Figure 4. SOX1 knockdown in the U251 glioma cell line decreases tumor initiation and progression.

(A) Representative western blotting of SOX1 protein expression in U251 cells infected with pLKO or sh1 (n = 3). (B) Frequency of tumor initiation after subcutaneous injection in nude mice of 5 × 10⁵ and 5 × 10⁴ U251 cells transduced with pLKO, sh1 or sh5. The incidence of tumor initiation was measured using the ELDA platform. (C) Quantification of the number of spheres formed from the indicated conditions (n = 3). (D) mRNA levels of the indicated genes in sh1 U251 cells relative to empty vector (n = 3). (E) Cell growth of U251 cells transduced with sh1 and sh5 relative to pLKO cells (n = 3). (F) Quantification of the number of p-H3 positive cells in the same conditions (n = 3). (G) Volume of tumors generated after subcutaneous injection of U251 pLKO, sh1 or sh5 cells (n = 12) at the indicated time-points. (H) Picture and average weight of the tumors generated in (G). (I) Representative images of the immunohistochemical staining of KI67, SOX1, SOX2 and PML in tumors from G (n = 4).

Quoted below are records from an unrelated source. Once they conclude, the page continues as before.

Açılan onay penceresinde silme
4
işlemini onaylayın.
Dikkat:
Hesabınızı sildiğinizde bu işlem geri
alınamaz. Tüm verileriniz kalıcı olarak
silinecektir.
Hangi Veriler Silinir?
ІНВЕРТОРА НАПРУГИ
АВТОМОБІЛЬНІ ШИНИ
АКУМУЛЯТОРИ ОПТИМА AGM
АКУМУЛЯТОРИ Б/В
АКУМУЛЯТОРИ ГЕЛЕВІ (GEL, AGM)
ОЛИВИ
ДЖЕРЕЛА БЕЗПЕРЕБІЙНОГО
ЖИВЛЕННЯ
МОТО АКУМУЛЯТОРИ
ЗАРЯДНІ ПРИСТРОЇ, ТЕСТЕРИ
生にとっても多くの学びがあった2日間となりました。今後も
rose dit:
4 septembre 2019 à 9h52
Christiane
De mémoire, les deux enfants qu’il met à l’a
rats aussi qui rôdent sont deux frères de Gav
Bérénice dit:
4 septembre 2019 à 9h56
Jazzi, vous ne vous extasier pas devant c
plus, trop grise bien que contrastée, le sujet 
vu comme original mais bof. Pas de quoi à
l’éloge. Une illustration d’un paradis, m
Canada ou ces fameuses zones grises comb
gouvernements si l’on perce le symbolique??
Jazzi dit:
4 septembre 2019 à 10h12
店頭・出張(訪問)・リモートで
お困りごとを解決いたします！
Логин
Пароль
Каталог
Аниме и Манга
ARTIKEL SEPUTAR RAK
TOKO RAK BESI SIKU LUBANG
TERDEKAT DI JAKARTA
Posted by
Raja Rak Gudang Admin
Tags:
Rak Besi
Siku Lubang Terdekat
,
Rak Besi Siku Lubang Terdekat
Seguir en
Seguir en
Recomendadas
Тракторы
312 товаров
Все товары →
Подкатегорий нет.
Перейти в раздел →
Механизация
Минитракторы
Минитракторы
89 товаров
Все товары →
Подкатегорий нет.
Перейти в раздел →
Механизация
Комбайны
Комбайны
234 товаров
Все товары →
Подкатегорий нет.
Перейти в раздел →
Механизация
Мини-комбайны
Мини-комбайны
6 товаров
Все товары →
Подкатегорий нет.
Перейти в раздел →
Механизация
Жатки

Figure 5. SOX1 is not regulating the WNT signaling pathway in glioblastoma.

(A) Representative images of CTNNB1 (β-catenin) immunofluorescence staining in U251 plko and sh1 cells (n = 4). (B) Representative images of CTNNB1 immunohistochemical staining in U251 pLKO, sh1 and sh5 derived tumors (n = 4). (C) mRNA levels of CTNNB1, CCND1 (CYCLIN D1) and MYC in GNS166 pLKO and sh1 cells. qRT-PCR data are normalized to GAPDH expression (n ≥ 2). (D) Scatter plot of log2 of the FPKM of CTNNB1, MYC and CCND1 vs SOX1 expression. In the x-axis, the correlation and its statistical significance are included. Only CCND1 has a significant correlation with SOX1.

Figure 6. SOX1 overexpression contributes to the malignant phenotype in GSCs.

(A) SOX1 and SOX2 protein expression in GNS166 cells transduced with ectopic SOX1 (n = 3). (B) mRNA levels of the indicated stem cell markers in GNS166 cells transduced with SOX1 relative to control (GFP) expression (n ≥ 3). (C) mRNA levels of the indicated differentiation markers in the same cells (n ≥ 3). (D) Cell growth at day 5 comparing control (GFP) and SOX1 overexpressing GNS166 cells (n = 6). (E) Representative image and quantification of the number of p-H3 positive cells in SOX1 transduced GNS166 cells compared to control (GFP) condition (n = 6).